THE PROBLEM: List everything from the start of the rows down to the line containing "читать дальше →", including that line, as a numbered list. Leave out blank lines and the pictures.

RAW DATA:
►
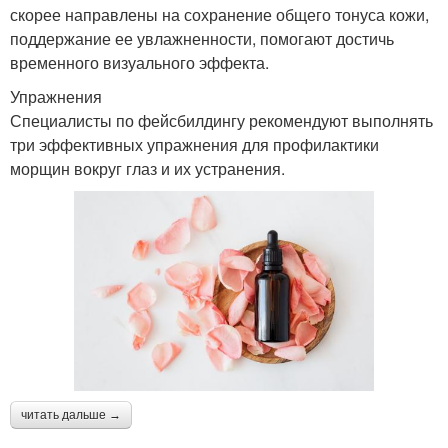
скорее направлены на сохранение общего тонуса кожи,
поддержание ее увлажненности, помогают достичь
временного визуального эффекта.
Упражнения
Специалисты по фейсбилдингу рекомендуют выполнять
три эффективных упражнения для профилактики
морщин вокруг глаз и их устранения.
читать дальше →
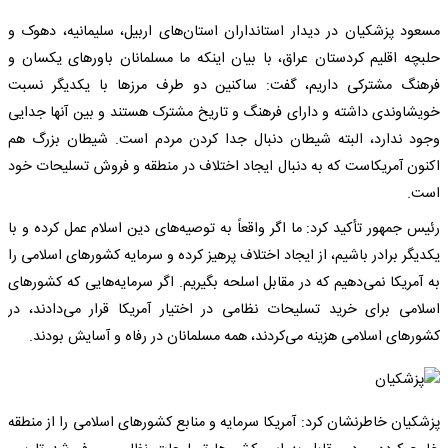
مسعود پزشکیان در دیدار استانداران استان‌های اربیل، سلیمانیه، دهوک و
حلبچه اقلیم کردستان عراق، با بیان اینکه ما مسلمانان باورهای یکسان و
فرهنگ مشترکی داریم، گفت: ساکنین دو طرف مرزها با یکدیگر نسبت
خویشاوندی داشته و دارای فرهنگ و تاریخ مشترک هستند و بین آنها جدایی
وجود ندارد، البته شیطان دنبال جدا کردن مردم است. شیطان بزرگ هم
اکنون آمریکاست که به دنبال ایجاد اختلاف در منطقه و فروش تسلیحات خود
است.
رئیس جمهور تأکید کرد: ما اگر واقعاً به توصیه‌های دین اسلام عمل کرده و با
یکدیگر برادر باشیم، از ایجاد اختلاف پرهیز کرده و سرمایه‌ کشورهای اسلامی را
به آمریکا نمی‌دهیم که در مقابل اسلحه بگیریم. اگر سرمایه‌هایی که کشورهای
اسلامی برای خرید تسلیحات نظامی در اختیار آمریکا قرار می‌دادند، در
کشورهای اسلامی هزینه می‌کردند، همه مسلمانان در رفاه و آسایش بودند.
پزشکیان خاطرنشان کرد: آمریکا سرمایه‌ و منابع کشورهای اسلامی را از منطقه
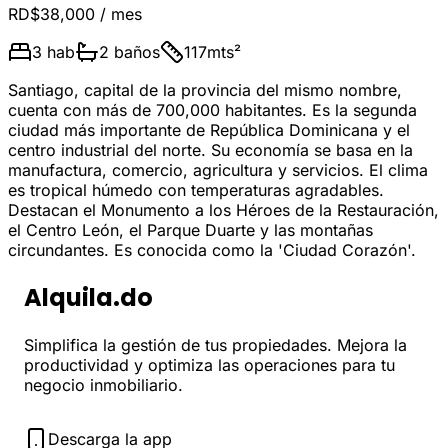
RD$38,000
/ mes
3
hab
2
baños
117
mts²
Santiago, capital de la provincia del mismo nombre,
cuenta con más de 700,000 habitantes. Es la segunda
ciudad más importante de República Dominicana y el
centro industrial del norte. Su economía se basa en la
manufactura, comercio, agricultura y servicios. El clima
es tropical húmedo con temperaturas agradables.
Destacan el Monumento a los Héroes de la Restauración,
el Centro León, el Parque Duarte y las montañas
circundantes. Es conocida como la 'Ciudad Corazón'.
Alquila.do
Simplifica la gestión de tus propiedades. Mejora la
productividad y optimiza las operaciones para tu
negocio inmobiliario.
Descarga la app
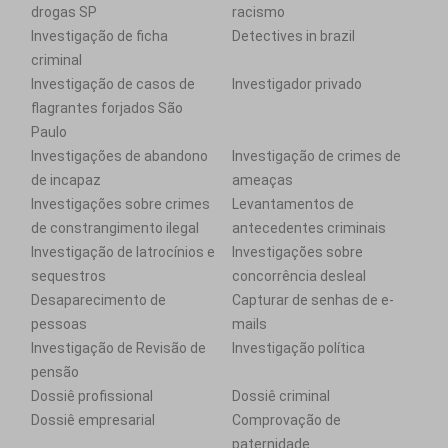
drogas SP
racismo
Investigação de ficha
Detectives in brazil
criminal
Investigação de casos de
Investigador privado
flagrantes forjados São
Paulo
Investigações de abandono
Investigação de crimes de
de incapaz
ameaças
Investigações sobre crimes
Levantamentos de
de constrangimento ilegal
antecedentes criminais
Investigação de latrocínios e
Investigações sobre
sequestros
concorrência desleal
Desaparecimento de
Capturar de senhas de e-
pessoas
mails
Investigação de Revisão de
Investigação política
pensão
Dossiê profissional
Dossiê criminal
Dossiê empresarial
Comprovação de
paternidade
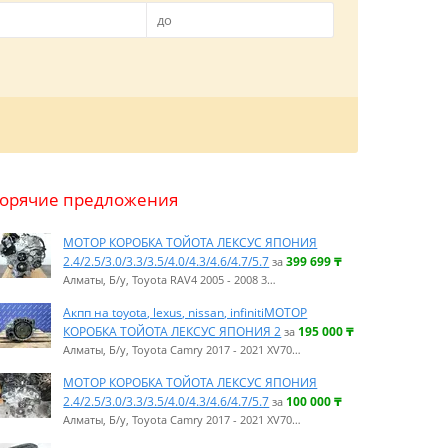
Горячие предложения
МОТОР КОРОБКА ТОЙОТА ЛЕКСУС ЯПОНИЯ
2.4/2.5/3.0/3.3/3.5/4.0/4.3/4.6/4.7/5.7
399 699
₸
за
Алматы, Б/у, Toyota RAV4 2005 - 2008 3…
Акпп на toyota, lexus, nissan, infinitiМОТОР
КОРОБКА ТОЙОТА ЛЕКСУС ЯПОНИЯ 2
195 000
₸
за
Алматы, Б/у, Toyota Camry 2017 - 2021 XV70…
МОТОР КОРОБКА ТОЙОТА ЛЕКСУС ЯПОНИЯ
2.4/2.5/3.0/3.3/3.5/4.0/4.3/4.6/4.7/5.7
100 000
₸
за
Алматы, Б/у, Toyota Camry 2017 - 2021 XV70…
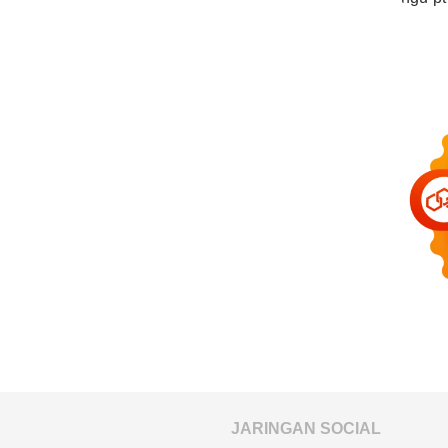
JARINGAN SOCIAL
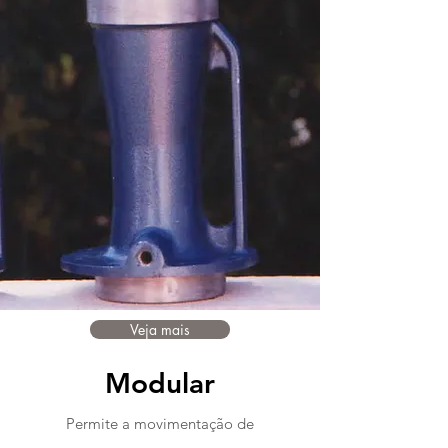
Veja mais
Modular
Permite a movimentação de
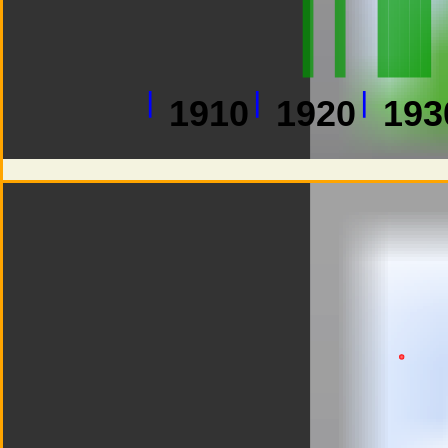
1910
1920
193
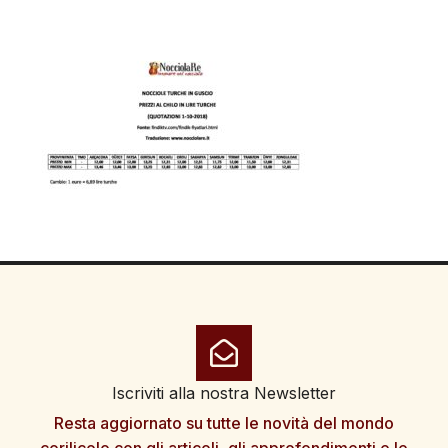
Iscriviti alla nostra Newsletter
Resta aggiornato su tutte le novità del mondo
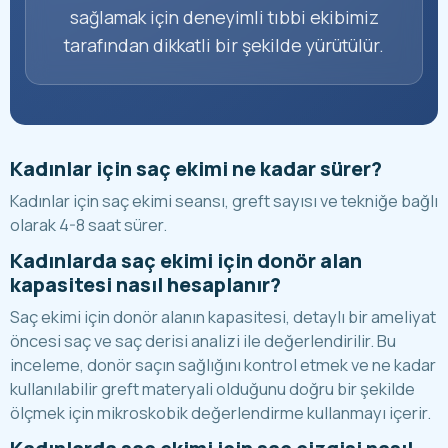
sağlamak için deneyimli tıbbi ekibimiz
tarafından dikkatli bir şekilde yürütülür.
Kadınlar için saç ekimi ne kadar sürer?
Kadınlar için saç ekimi seansı, greft sayısı ve tekniğe bağlı
olarak 4-8 saat sürer.
Kadınlarda saç ekimi için donör alan
kapasitesi nasıl hesaplanır?
Saç ekimi için donör alanın kapasitesi, detaylı bir ameliyat
öncesi saç ve saç derisi analizi ile değerlendirilir. Bu
inceleme, donör saçın sağlığını kontrol etmek ve ne kadar
kullanılabilir greft materyali olduğunu doğru bir şekilde
ölçmek için mikroskobik değerlendirme kullanmayı içerir.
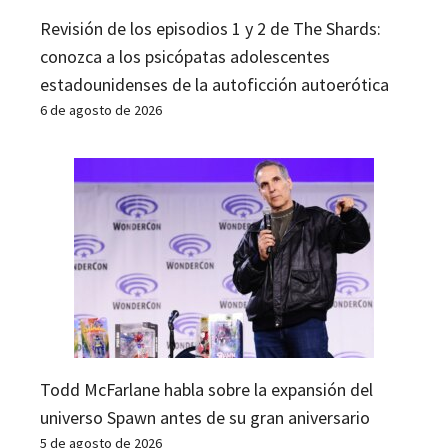
Revisión de los episodios 1 y 2 de The Shards:
conozca a los psicópatas adolescentes
estadounidenses de la autoficción autoerótica
6 de agosto de 2026
Todd McFarlane habla sobre la expansión del
universo Spawn antes de su gran aniversario
5 de agosto de 2026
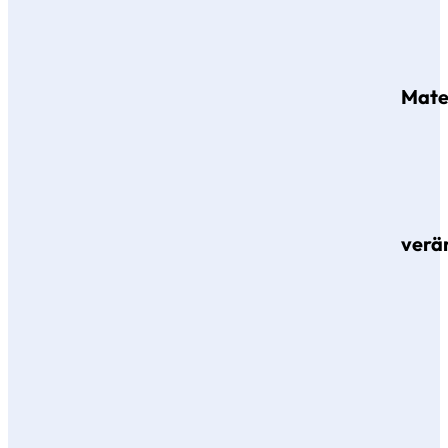
Mate
verä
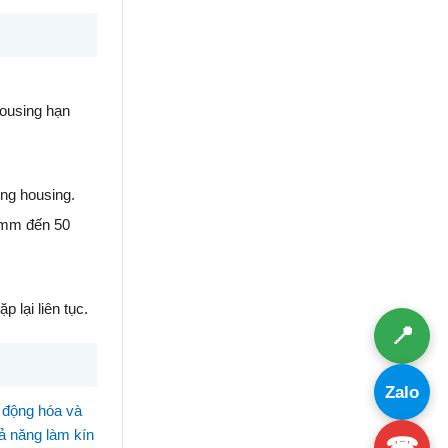
housing hạn
ong housing.
2 mm đến 50
 lại liên tục.
📍
Zalo
ự động hóa và
ả năng làm kín
☎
◄
EXPECTED ANSWER:
1. скорее направлены на сохранение общего тонуса кожи,
2. поддержание ее увлажненности, помогают достичь
3. временного визуального эффекта.
4. Упражнения
5. Специалисты по фейсбилдингу рекомендуют выполнять
6. три эффективных упражнения для профилактики
7. морщин вокруг глаз и их устранения.
8. читать дальше →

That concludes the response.